■ Directions for this task: Locate every line in the items below that contains the string "right" and copy each one out, treating uppercase and lowercase letters as different.

Source records:
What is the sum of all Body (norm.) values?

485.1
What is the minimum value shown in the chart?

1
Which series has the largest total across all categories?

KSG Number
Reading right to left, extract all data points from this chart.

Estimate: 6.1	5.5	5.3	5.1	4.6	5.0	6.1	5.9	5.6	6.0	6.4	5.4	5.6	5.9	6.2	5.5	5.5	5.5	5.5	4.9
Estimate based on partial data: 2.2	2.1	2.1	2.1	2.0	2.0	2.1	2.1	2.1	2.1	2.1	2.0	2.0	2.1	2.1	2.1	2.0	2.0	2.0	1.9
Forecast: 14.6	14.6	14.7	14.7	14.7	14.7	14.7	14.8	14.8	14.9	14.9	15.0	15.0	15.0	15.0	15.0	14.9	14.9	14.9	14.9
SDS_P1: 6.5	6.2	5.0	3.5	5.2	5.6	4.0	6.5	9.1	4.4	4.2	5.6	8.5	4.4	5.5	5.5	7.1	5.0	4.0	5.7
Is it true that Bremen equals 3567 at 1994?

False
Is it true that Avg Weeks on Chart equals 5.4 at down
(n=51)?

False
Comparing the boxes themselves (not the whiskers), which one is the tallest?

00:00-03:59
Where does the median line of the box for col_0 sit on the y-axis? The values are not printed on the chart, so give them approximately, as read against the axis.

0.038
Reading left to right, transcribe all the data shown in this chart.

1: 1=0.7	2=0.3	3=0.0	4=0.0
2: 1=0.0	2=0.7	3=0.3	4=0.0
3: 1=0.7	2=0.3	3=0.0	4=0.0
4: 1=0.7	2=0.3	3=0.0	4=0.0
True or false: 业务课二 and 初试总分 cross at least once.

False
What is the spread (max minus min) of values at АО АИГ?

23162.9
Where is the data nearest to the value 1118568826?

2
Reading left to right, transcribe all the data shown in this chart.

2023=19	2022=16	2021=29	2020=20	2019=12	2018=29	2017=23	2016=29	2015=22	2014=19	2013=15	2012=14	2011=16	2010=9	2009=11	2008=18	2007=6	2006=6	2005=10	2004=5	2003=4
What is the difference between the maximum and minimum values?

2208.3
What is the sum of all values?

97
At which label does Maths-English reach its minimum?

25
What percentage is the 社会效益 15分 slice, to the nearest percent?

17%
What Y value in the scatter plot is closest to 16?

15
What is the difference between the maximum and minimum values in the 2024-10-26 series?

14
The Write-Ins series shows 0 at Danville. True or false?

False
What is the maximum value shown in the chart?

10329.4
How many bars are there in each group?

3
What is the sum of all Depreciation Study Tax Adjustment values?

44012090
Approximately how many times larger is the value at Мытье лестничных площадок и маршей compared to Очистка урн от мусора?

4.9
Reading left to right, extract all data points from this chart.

■ Answer area:
Reading right to left, extract all data points from this chart.
Reading left to right, transcribe all the data shown in this chart.
Reading left to right, transcribe all the data shown in this chart.
Reading left to right, extract all data points from this chart.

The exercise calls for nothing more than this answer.